● **PROBLEM REQUIREMENTS**:
State how many lines in the records below contain the string "Kurse", and give nothing besides that number.

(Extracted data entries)

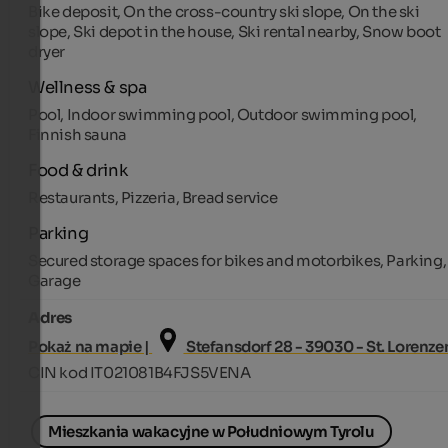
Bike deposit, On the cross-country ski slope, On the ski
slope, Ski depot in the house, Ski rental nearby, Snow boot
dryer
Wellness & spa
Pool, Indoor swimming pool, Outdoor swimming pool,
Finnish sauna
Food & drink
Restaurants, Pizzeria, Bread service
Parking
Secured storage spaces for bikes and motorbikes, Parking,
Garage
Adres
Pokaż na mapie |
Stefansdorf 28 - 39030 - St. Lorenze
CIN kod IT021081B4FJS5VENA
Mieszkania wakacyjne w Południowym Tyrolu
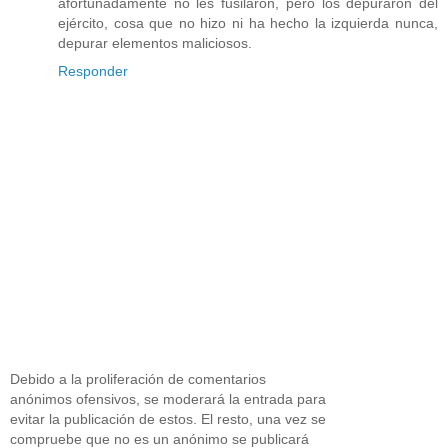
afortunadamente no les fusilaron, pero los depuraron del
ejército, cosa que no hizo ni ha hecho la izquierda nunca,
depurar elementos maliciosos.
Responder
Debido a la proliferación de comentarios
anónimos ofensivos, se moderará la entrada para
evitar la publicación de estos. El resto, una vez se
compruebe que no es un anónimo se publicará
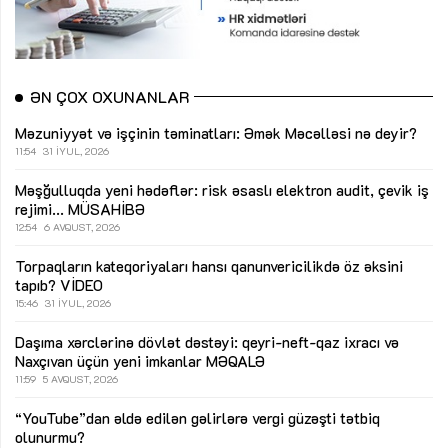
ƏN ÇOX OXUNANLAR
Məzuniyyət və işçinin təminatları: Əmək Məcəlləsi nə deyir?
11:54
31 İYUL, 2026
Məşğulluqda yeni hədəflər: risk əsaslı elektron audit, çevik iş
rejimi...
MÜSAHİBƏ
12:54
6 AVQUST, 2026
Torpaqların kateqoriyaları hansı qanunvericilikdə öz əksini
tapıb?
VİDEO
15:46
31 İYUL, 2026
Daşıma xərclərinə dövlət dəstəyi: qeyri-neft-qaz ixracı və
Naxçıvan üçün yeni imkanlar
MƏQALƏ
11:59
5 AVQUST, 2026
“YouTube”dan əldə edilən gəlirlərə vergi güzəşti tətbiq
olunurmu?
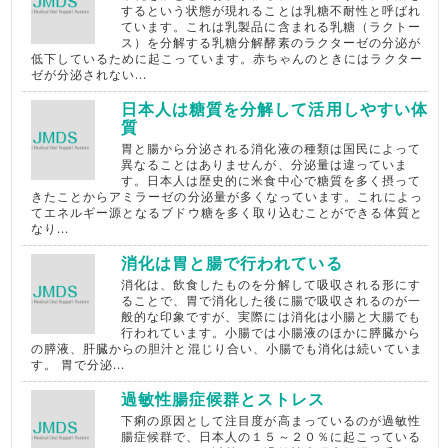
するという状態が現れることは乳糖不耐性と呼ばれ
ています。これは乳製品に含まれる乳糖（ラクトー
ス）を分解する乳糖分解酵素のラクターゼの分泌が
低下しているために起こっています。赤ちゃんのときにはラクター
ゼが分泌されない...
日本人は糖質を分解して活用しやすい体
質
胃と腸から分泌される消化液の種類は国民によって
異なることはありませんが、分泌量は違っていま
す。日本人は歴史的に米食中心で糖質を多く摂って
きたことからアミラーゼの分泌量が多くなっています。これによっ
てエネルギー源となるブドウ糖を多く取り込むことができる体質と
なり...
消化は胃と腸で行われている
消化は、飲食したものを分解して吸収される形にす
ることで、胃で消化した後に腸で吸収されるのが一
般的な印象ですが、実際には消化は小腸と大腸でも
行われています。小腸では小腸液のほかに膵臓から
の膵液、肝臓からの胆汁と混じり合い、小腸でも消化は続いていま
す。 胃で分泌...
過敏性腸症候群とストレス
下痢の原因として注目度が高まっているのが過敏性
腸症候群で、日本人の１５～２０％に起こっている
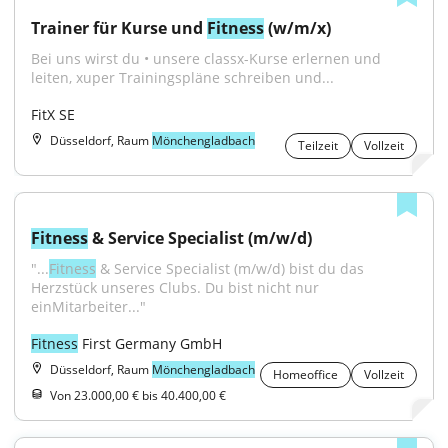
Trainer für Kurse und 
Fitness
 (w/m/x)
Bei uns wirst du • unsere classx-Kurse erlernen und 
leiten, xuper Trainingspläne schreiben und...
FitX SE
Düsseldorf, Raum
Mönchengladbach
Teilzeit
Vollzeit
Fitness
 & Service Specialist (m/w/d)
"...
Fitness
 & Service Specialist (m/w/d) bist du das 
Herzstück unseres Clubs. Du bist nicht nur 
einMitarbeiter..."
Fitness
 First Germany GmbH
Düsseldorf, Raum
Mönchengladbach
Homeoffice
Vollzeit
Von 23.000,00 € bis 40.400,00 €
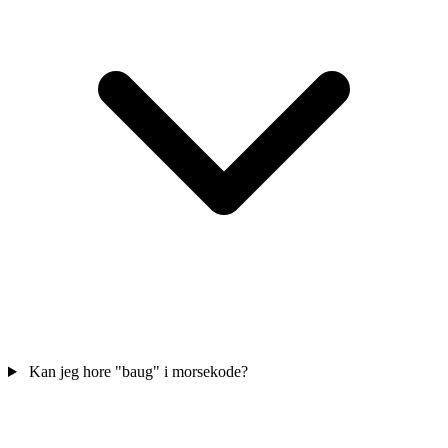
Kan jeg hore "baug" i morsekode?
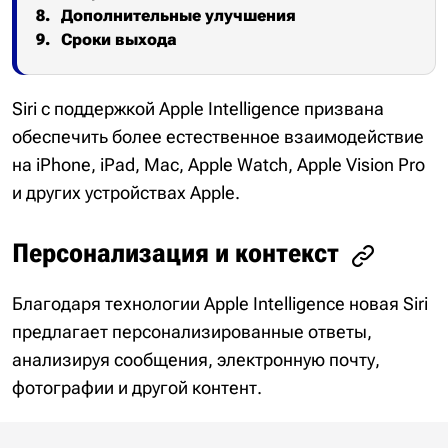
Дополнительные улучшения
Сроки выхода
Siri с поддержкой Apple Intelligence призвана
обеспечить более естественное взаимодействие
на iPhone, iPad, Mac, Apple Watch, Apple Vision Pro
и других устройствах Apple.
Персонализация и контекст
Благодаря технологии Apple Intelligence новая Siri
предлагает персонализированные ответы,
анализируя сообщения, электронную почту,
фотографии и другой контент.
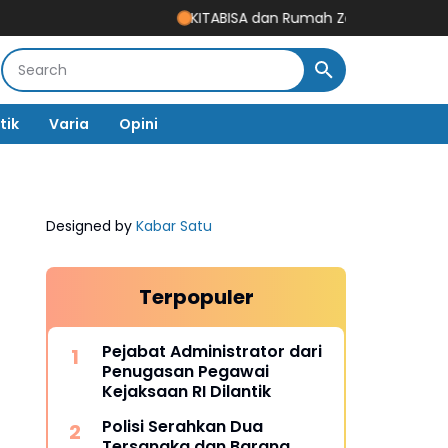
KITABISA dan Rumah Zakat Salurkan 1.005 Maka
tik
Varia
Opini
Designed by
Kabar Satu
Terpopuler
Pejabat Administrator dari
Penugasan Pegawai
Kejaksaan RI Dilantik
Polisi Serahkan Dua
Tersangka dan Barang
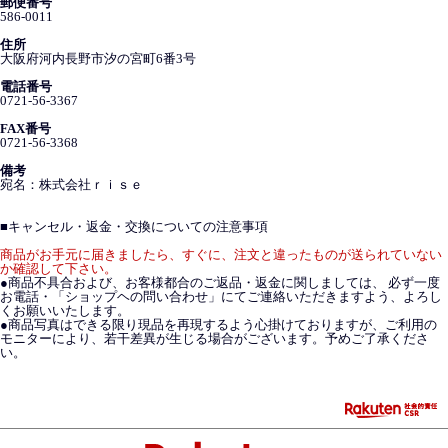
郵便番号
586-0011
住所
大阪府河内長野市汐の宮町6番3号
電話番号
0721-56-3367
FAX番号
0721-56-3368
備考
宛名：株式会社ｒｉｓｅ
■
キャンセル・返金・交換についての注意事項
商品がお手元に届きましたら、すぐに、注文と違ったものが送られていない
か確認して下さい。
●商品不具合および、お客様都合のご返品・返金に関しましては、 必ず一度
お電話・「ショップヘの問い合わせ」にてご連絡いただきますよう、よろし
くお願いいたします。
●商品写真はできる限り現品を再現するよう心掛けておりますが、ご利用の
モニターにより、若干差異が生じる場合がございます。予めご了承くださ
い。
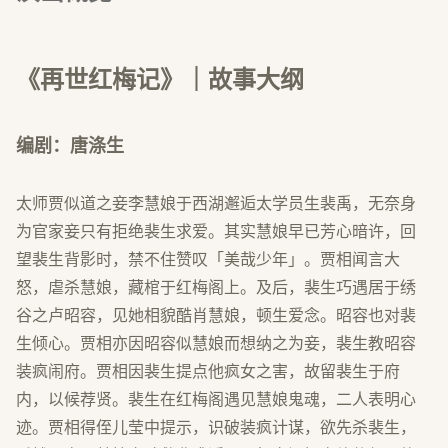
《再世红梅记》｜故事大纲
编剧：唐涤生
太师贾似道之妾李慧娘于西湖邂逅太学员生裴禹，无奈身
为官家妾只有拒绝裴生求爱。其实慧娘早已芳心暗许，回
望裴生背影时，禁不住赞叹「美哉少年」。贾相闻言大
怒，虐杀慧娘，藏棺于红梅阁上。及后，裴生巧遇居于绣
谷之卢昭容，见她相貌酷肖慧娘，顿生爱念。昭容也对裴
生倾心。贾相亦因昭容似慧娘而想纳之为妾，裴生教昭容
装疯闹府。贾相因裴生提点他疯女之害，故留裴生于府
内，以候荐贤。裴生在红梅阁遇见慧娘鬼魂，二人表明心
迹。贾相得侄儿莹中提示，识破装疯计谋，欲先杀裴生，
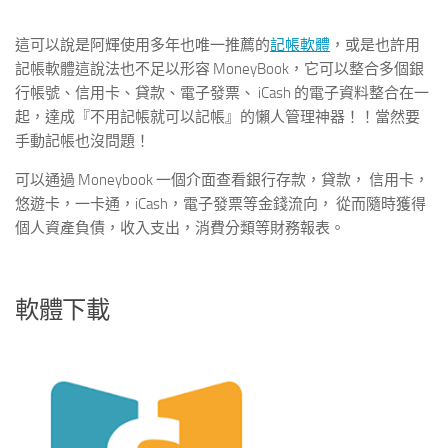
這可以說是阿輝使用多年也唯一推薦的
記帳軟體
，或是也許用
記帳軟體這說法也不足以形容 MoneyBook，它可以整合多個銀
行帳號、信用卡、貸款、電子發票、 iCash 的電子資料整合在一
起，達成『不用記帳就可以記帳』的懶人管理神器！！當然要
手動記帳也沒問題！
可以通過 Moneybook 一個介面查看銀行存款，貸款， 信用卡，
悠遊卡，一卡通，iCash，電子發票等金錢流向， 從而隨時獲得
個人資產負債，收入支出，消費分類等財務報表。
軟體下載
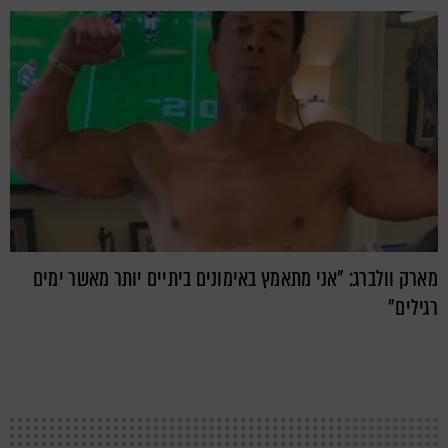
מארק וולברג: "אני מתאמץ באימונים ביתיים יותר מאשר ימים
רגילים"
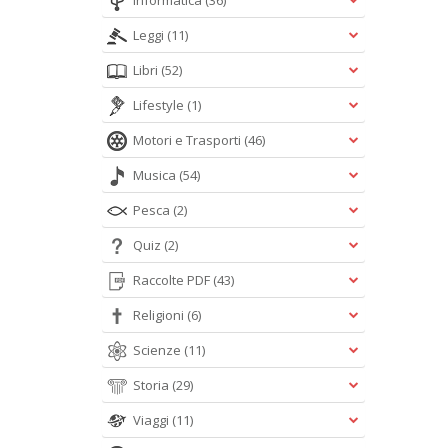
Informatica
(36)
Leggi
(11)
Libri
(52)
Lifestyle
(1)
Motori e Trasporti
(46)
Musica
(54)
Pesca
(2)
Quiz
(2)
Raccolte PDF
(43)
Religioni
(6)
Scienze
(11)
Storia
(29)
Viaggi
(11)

● **THE COMPLETED TASK**:
2